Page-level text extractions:
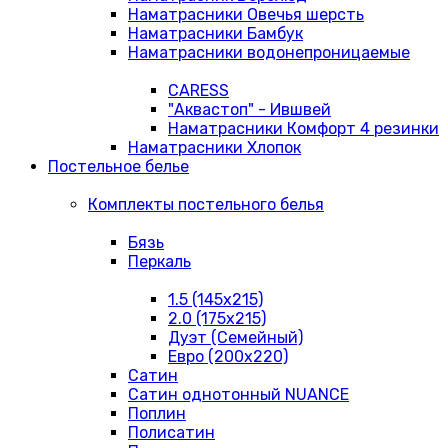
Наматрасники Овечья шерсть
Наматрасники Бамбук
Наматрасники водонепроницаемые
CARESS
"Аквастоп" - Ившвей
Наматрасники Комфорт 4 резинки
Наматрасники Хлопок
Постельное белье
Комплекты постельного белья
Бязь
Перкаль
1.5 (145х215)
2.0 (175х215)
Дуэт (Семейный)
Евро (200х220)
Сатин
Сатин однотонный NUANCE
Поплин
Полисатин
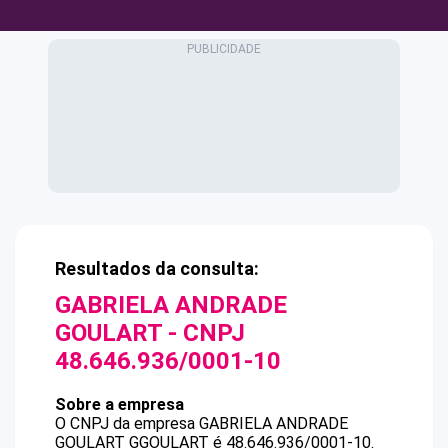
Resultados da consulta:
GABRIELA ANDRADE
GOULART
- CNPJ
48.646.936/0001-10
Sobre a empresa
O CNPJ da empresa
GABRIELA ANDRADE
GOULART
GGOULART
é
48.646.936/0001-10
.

→ Instructions to follow: Which lines of the data above contain the string "Наматрасники"? Copy each of them.

→ Exercise solution:
Наматрасники Овечья шерсть
Наматрасники Бамбук
Наматрасники водонепроницаемые
Наматрасники Комфорт 4 резинки
Наматрасники Хлопок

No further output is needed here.